Record keeping in the cattle and farming industry has always been important. Tracking genetic performance in addition to profitability can be a never ending task. Any time a cow goes through our chute we write their ear tag number down and what task we performed on them, just like a doctor keeps records on you when you visit them.
If there is one thing I have learned about owning a small business it is that you have to be organized. Papers and receipts can quickly pile up and take over your desk or work area. I have made it a goal this year to work each month to file and record anything that comes through my business so I am more organized for end of year taxes. But my small business is nothing compared to owning a farm or ranch. Loans, cash flow in and out, receipts for parts, buying and selling equipment and cattle…things are constantly changing around here. It is so, so important we stay on track with our record keeping to make sure our cattle are healthy and accounted for.
Since my fathers injury I have been keeping records on all of our new baby calves being born.
Each calf being born gets an ear tag in their left ear. The big black bold number is their I.D., or what we call them. The number I wrote above their number is the dam I.D. or mother’s I.D. This information is beneficial when sorting them at a young age to keep them together with their mom and so we can compare them both to the genetics we decided to use for the calf. The letters I wrote at the very top is the sire I.D., or father’s I.D. Similar to the dam, this helps us to see the genetics play throughout the calves’ lives.
Along with recording this information I track their birth date, birth weight, sex–bull or heifer, embryo transfer data–if applicable and other comments about the birth of the calf, i.e. if we pulled the calf or if the mother had any trouble having it.
Unfortunately Jared and I had a bad morning. It started at 2:30 a.m. with a heifer having some trouble after giving birth. We called the vet and we worked hours to save her, but unfortunately she didn’t survive.
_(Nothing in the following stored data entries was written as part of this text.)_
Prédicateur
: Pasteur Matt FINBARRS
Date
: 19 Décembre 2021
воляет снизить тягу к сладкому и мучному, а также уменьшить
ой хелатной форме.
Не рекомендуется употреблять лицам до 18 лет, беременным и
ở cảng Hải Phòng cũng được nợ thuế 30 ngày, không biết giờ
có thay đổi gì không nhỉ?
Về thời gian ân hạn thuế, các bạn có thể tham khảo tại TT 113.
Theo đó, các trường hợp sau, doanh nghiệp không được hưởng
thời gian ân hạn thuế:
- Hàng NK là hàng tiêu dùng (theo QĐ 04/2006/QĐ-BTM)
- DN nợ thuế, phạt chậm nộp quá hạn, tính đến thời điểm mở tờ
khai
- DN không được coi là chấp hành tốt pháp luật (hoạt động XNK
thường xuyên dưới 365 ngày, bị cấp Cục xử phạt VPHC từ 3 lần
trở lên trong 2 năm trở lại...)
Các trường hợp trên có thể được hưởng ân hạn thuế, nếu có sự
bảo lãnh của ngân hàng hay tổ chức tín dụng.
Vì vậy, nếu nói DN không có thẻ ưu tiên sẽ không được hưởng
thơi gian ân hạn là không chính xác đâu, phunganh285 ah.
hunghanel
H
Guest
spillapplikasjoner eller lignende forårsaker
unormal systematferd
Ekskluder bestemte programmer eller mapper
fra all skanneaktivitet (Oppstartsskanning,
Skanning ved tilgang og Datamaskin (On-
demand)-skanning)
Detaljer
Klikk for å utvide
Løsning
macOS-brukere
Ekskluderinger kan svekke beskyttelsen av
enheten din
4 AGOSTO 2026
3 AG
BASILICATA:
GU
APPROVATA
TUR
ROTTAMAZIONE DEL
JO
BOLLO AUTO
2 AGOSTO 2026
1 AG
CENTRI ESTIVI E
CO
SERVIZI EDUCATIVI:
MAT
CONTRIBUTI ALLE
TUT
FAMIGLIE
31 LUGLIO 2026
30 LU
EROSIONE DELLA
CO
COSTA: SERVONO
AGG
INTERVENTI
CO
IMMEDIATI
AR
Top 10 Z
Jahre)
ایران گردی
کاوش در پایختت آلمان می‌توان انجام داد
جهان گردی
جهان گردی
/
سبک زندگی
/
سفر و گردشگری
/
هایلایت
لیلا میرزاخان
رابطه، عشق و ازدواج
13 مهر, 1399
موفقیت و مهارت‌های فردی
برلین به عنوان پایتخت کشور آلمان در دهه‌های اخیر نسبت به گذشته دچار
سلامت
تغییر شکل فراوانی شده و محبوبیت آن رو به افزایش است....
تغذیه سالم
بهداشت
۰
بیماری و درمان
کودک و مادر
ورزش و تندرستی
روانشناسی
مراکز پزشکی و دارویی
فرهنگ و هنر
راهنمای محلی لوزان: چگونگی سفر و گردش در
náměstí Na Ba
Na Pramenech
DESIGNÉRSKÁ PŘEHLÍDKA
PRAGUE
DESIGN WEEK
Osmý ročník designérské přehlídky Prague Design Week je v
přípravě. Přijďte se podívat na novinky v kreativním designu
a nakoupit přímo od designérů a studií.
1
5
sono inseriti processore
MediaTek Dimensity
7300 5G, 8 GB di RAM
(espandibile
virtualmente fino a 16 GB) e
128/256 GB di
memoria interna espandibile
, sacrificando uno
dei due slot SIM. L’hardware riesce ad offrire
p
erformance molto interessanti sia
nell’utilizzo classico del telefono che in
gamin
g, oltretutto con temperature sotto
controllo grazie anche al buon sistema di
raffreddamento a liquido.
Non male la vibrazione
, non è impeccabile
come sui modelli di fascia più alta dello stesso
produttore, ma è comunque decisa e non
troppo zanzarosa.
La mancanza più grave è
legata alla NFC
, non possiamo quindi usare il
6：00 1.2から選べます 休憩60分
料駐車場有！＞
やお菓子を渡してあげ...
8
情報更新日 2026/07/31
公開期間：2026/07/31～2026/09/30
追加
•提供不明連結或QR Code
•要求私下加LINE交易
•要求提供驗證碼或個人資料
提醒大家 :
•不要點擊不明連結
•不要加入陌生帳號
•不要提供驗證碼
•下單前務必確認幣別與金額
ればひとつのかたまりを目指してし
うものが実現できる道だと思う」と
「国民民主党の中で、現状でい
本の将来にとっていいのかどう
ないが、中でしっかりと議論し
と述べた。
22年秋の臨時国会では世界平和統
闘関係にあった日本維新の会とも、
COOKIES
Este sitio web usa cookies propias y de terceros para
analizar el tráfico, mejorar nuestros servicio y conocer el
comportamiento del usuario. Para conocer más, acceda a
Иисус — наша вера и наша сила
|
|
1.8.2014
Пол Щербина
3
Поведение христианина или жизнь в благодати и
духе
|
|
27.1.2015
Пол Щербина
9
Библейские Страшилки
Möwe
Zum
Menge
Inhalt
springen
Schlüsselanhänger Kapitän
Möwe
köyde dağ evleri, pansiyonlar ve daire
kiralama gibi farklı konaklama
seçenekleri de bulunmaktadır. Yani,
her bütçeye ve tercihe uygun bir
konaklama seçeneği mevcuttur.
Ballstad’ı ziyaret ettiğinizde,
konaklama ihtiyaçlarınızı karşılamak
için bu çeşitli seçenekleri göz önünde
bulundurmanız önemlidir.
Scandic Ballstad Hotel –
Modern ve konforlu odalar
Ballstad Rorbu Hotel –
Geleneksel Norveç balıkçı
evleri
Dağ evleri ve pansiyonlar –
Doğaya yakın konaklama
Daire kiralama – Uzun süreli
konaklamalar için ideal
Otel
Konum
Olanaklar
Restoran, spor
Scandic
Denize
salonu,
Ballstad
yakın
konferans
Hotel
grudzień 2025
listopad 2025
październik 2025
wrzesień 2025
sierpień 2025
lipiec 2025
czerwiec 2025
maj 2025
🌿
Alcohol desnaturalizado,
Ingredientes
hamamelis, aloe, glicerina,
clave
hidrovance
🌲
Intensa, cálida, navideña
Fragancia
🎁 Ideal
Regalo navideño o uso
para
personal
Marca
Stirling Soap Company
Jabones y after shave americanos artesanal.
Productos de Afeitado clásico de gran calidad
Now every day, twice a day, I get to bottle feed her calf. We hate to see things like this happen. We hate losing calves and we hate to lose cows. People think we are numb to seeing a cow or calf die. They think we are used to it because it’s just a business and we’re only in it for the money. There’s no doubt in my mind that when any rancher loses a calf their stomach drops similar to the way mine does. We care about these animals and want the best life for them.